I want to reinterpret a struct with a single interface as a struct with two pointer-sized ints.
My reading of the rules for unsafe.Pointer suggests that this is a valid usage: (*T2)(unsafe.Pointer(&T1{...})) where T1 and T2 share the same memory layout. However, I can’t help but wonder whether the garbage collector will get confused about what x really points to and consequently garbage-collect the contents of val.
The following code seems to work as intended, but is it safe?
package main
import (
"fmt"
"runtime"
"time"
"unsafe"
)
type Interface struct{ val interface{} }
type Uintptrs struct{ a, b uintptr }
func t() *Interface { return &Interface{val: "t=" + time.Now().String()} }
func main() {
var x *Uintptrs = (*Uintptrs)(unsafe.Pointer(t()))
runtime.GC()
y := (*Interface)(unsafe.Pointer(x))
fmt.Println(y.val)
}
This is valid and the garbage collector will be fine. But I don’t think there’s any guarantee that your two struct types will in fact have an equivalent memory layout and size. (Even if that’s the case at the moment.)

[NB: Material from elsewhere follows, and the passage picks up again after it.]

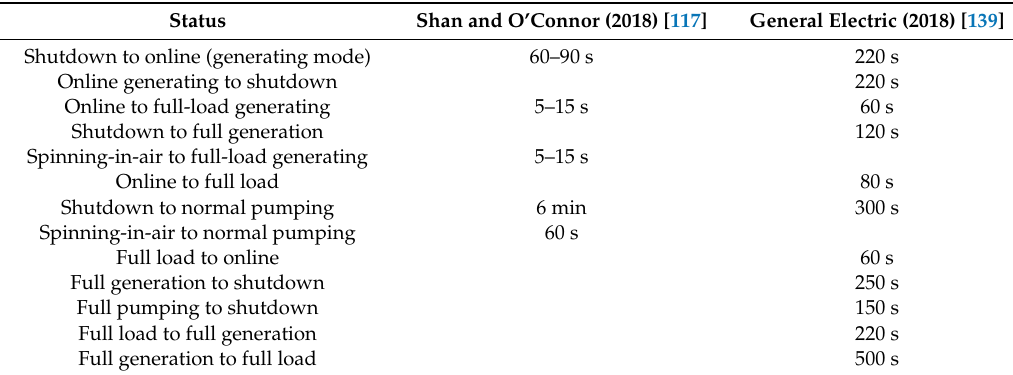
Table 26. Ramping ability of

That’s a cool solution. I would probably just yolo it and test on each new Go release, for the very low risk that this ever changes & breaks. Your solution would at least guard against a uintptr magically becoming larger than an interface{}.
Thanks @calmh! I went one step further and added some compile-time assertions. At least, if anything does change, it won’t catch me off guard.
// Compile-time assert that the two types have the same size and alignment.
const _ = -uint(unsafe.Sizeof(Interface{}) ^ unsafe.Sizeof(SameLayout{}))
const _ = -uint(unsafe.Alignof(Interface{}) ^ unsafe.Alignof(SameLayout{}))
Ah yes, a [0]byte takes space when it’s the last element in a struct, otherwise a pointer to it would be a pointer outside the struct, potentially a pointer to the next struct if it was in array, and that’d be confusing.